Search code examples
compiler-constructionocamllexerocamllex

Construction of a lexer with ocamllex without a parser module


I want to build a lexer with ocamllex before the construction of a parser with menhir.

I have wrote the .mll file. The following command gave me this message:

> ocamllex lexer.mll
71 states, 2138 transitions, table size 8978 bytes

Then I typed the following one:

> ocamlc -c lexer.ml
File "lexer.mll", line 48, characters 12-17:
Error: Unbound constructor COMMA

The excerpt of the .ml file :

       ...
(* Lexing Rules *)
rule tokens = parse
  | ',' { COMMA }
  | ';' { SEMICOLON }
  | '(' { LPAREN }
  | ')' { RPAREN }
  | '[' { LBRACKETS }
  | ']' { RBRACKETS }
  | '{' { LBRACE }
  | '}' { RBRACE }
       ...

What I understand is that those actions are not mapped to anything, hence the unbound error.
Finally, what I want to know is how I do these mappings without writing the parser or the .mly file? I'm pretty new to the language and what I want to achieve is a simple lexer built with the ocamllex.


Solution

  • Each action is an OCaml expression, so when you say they aren't mapped to anything what you're really saying is that you're using symbols that aren't defined.

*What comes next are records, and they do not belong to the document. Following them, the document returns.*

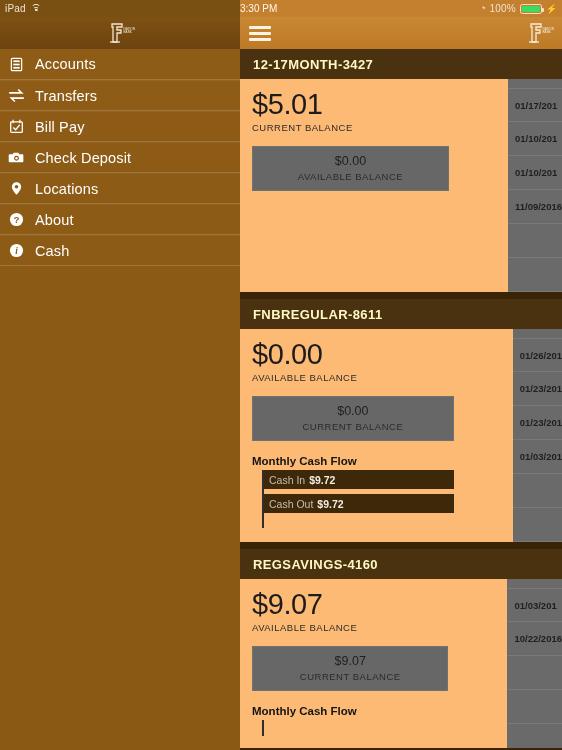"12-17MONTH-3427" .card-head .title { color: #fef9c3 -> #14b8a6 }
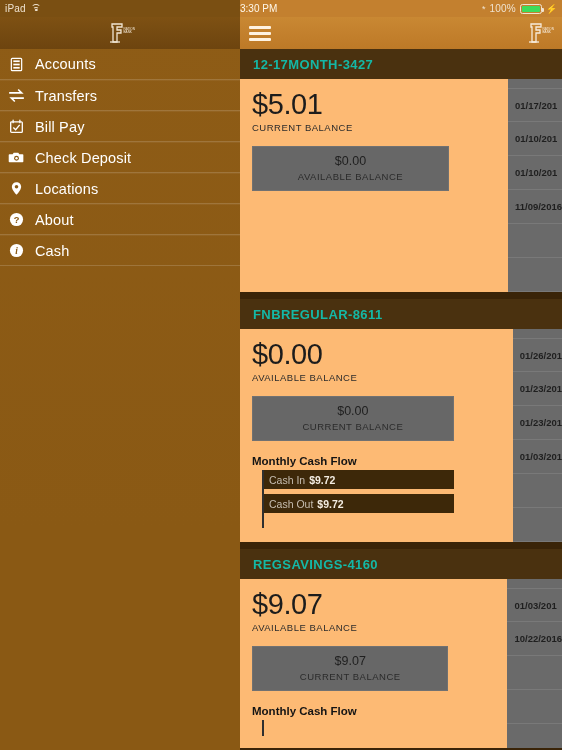"$5.01" .card-body { background: #fdba74 -> #ef4444 }
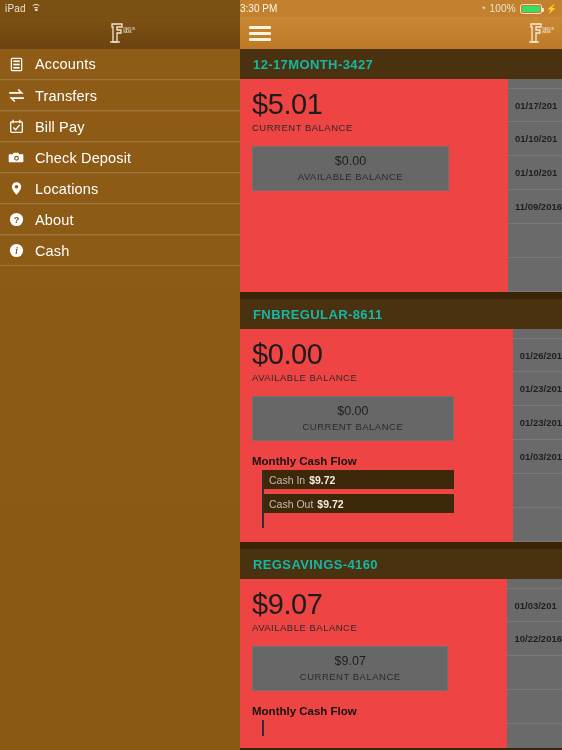"Locations" div.side-item { html: <div> <span> <svg> <path></path> <circle></circle> </svg> </span> <span>Locations</span> </div> -> none }
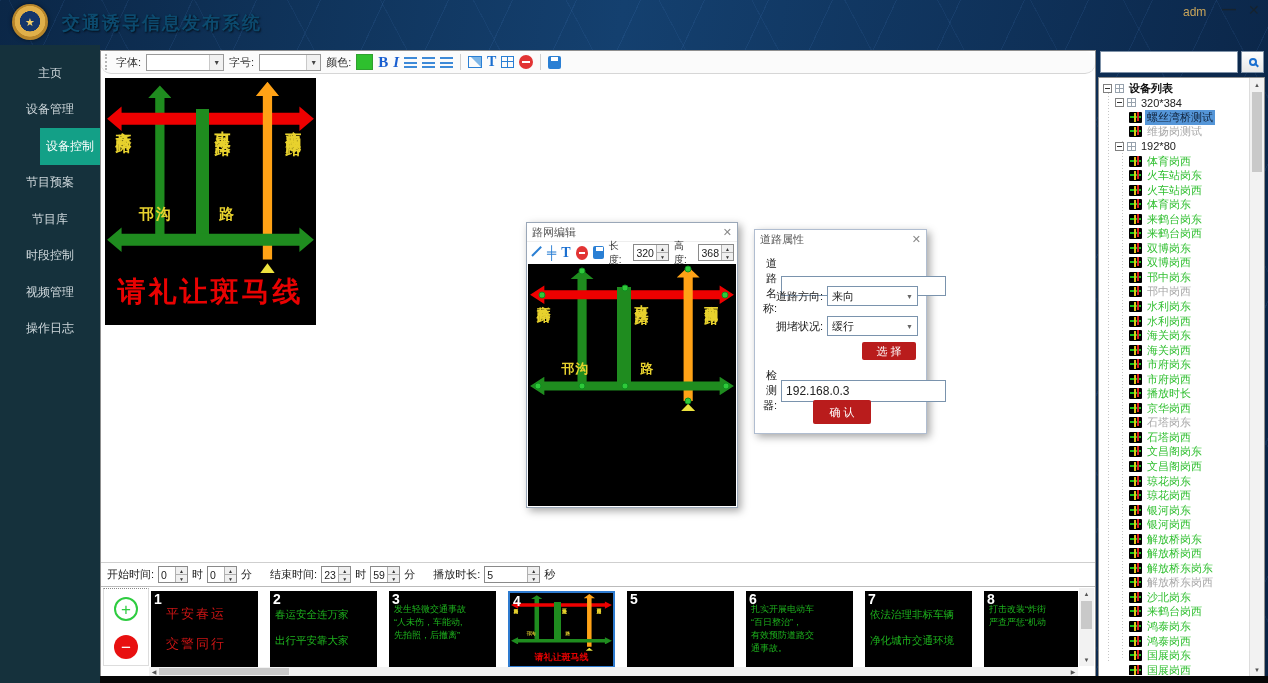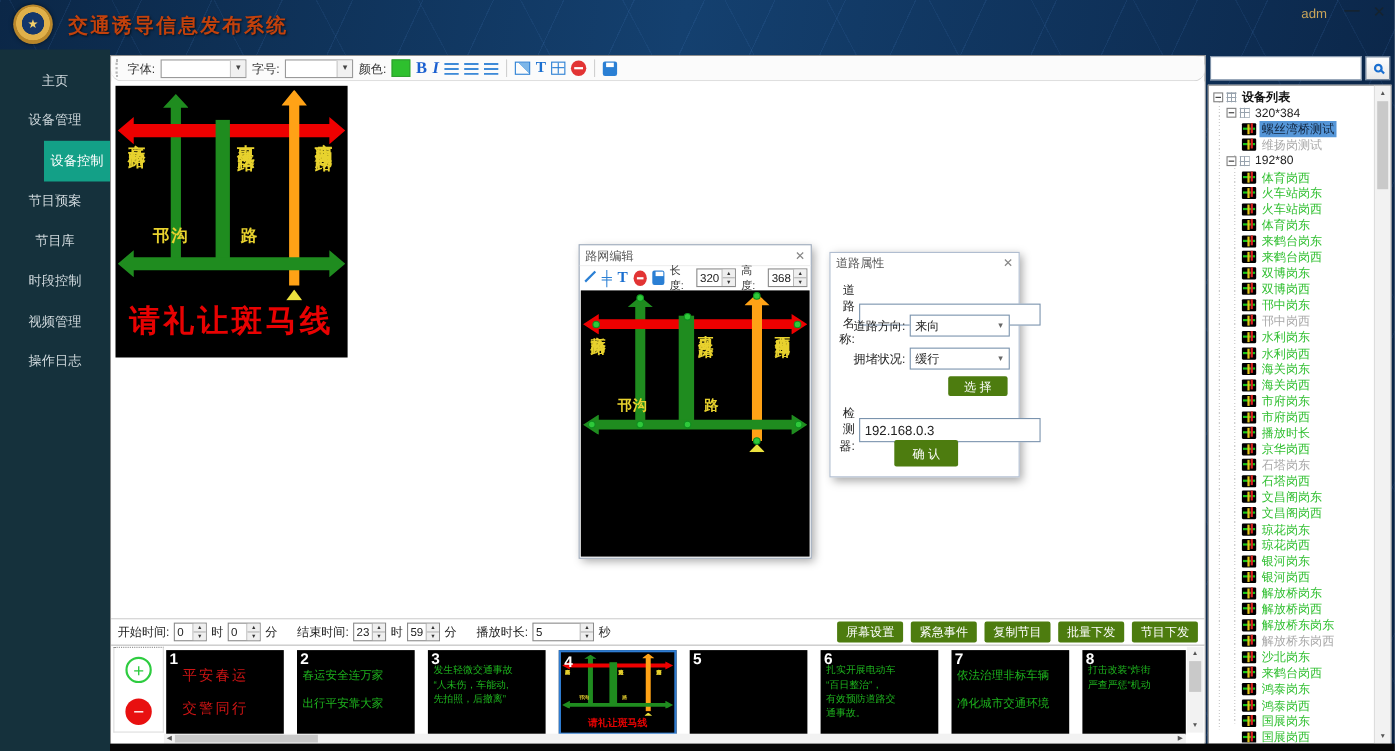"交通诱导信息发布系统" .h-title { color: #c2410c -> #0c4a6e }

    As @glennsl points out, you can make this work by defining the symbols. At the top of an .mll file before the rules there is a section in curly braces that contains any desired OCaml code. You can define a type in there like this:

    { type token = COMMA | ...
    }
    rule tokens = parse
    | ',' { COMMA }
    

    However, the token type needs to be shared between the lexer and the parser. Hence tokens are usually defined in the parser file and the parser generator (menhir in your case) generates a file that defines the token type. So when you move to the next step of your project you'll probably want to remove the definition of the token type from your lexer file.